Sebastian Steudtner broke the Guinness World Record for the world's largest wave surfed (unlimited).
On October 29, 2020, the German surfer rode an 86-foot wave (26.21 meters) at Praia do Norte in Nazaré, Portugal.
According to the measurements made by the World Surf League (WSL), Steudtner improved Rodrigo Koxa's previous world record by six feet (1.83 meters) from trough to crest.
"It was very intense. It was the most intense I've ever felt here. There was a lot of energy in the ocean, and it was a very special day for me," explained the Central European surfer.
"We train all year long to be ready for one, two, or three days per season. So, the anticipation and all the thoughts that go into doing it converge into that moment, and then it's like a release."
On November 8, 2017, the Brazilian had set a new big wave surfing mark at 80 feet (24.38 meters). His achievement remained untouched for nearly five years.
Praia do Norte gets its fifth Guinness World Record for the largest surfing waves after Garrett McNamara (2011), Rodrigo Koxa (2017), and Maya Gabeira (2018 and 2020).
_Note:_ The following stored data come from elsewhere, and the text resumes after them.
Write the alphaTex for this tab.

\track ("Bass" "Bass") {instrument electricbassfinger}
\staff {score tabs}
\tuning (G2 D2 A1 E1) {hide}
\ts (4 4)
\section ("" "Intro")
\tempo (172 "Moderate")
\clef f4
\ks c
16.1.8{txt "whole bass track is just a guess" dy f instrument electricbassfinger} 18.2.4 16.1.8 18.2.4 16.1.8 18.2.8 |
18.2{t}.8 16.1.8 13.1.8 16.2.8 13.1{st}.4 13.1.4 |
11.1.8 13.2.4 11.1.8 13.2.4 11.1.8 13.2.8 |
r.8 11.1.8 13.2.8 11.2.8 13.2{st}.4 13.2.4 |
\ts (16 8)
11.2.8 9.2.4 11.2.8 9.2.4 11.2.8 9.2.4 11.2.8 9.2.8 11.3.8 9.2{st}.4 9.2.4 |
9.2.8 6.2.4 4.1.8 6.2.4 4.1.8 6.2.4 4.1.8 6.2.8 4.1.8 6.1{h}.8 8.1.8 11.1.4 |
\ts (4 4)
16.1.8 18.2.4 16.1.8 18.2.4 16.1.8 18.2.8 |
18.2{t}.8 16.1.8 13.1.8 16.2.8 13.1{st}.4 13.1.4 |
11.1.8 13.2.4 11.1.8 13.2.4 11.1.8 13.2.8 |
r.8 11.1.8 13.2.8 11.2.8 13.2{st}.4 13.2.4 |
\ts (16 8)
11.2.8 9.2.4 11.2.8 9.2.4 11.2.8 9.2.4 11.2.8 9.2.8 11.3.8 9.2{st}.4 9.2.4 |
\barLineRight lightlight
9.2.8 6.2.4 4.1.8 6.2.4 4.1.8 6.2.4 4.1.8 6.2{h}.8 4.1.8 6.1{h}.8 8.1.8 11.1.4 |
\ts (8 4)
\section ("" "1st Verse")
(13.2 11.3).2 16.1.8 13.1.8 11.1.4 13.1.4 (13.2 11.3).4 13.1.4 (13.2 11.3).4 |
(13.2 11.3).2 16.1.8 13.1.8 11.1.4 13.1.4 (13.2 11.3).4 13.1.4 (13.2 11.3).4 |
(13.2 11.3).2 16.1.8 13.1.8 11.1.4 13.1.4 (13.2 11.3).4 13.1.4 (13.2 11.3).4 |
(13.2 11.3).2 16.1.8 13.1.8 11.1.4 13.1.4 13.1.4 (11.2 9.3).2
Nazaré is also home to the largest kitesurfing wave of all time, a stunt performed by Nuno "Stru" Figueiredo on November 8, 2017.
The Portuguese big wave surfing arena is indisputably the ultimate stage for the world's giant waves.
An Exceptional and Epic Day
Steudtner set a new Guinness World Record during 2020's infamous Hurricane Epsilon under exceptional - and rare - ocean and weather conditions.
The German surfer was towed into the record-breaking wave by Alemão de Maresias.
The experienced waterman put Steudtner in the perfect spot to ride the 25-second golden wave.
"It was massive and fast, and I felt like it was one of the biggest waves I have ever surfed," Sebastian Steudtner said at the time.
The world record wave was scrutinized using video frames and then geometrically corrected based on the camera's position and its angle.
Several variables come into play when judging a surfing world record.
The quality of the footage, the atmospheric conditions, and the distance between the photographer/videographer and the wave are some of them.
But the formula also takes into consideration the dimensions of the jet ski, the height of the surfer, and the image conversion from pixels to feet/meters.
WSL's official measurement officers are still analyzing and evaluating other waves from the same session.
The Quest Continues
The German received the Guinness World Record certificate from the hand of Walter Chicharro, the mayor of Nazaré.
"For us, it's a huge satisfaction, and it's starting to be normal for records to be broken in Nazaré," underlined Chicharro.
"This is the sixth record broken here. It's fabulous for Nazaré and for Portugal."
"In the last decade, the waves of Praia do Norte have provided a great service to the country. Nazaré is Portugal's second-biggest brand, and it is only dethroned by Cristiano Ronaldo."
The surfer was proud of his accolade and stressed the importance of motivation.
"I am very proud of it. Anything you really want to do in life is possible," stated Steudtner.
"I was not born in a country with waves and did not have the opportunity, as a child, to travel to countries and surf. But I had the motivation to move to the other side of the planet and dedicate myself to surfing."
From Nuremberg to Maui to Nazaré
Sebastian Steudtner was born on May 4, 1985 in Esslingen am Neckar, Germany.
He was born to a German father and an Austrian mother and grew up in Nuremberg. His first contact with surfing was in France at the age of 9.
Steudtner's first watercraft was a bodyboard.
In 2001, at 16 years of age, he moved to Maui, Hawaii, where he kicked off his career as a windsurfer.
Steudtner earned his living in the following years as a construction worker to support his passion.
While in the Hawaiian islands, he met the family of Nelson Armitage Sr., who introduced him to big wave surfing.
The new Guinness World Record holder currently lives in the Portuguese fishing village.
"Surfing its waves, being part of Nazaré becoming what it is now - I've had a lot of beautiful moments here, a lot of dramatic moments as well. Yes, it's a place very close to my heart."
"This is not the end. This is not something; this is not something that I was trying to achieve because I was always focused on my performance, on becoming the best athlete I can be, and I'll continue doing that."
"I will continue in the race. If we work hard and are dedicated to what they do, all dreams are possible".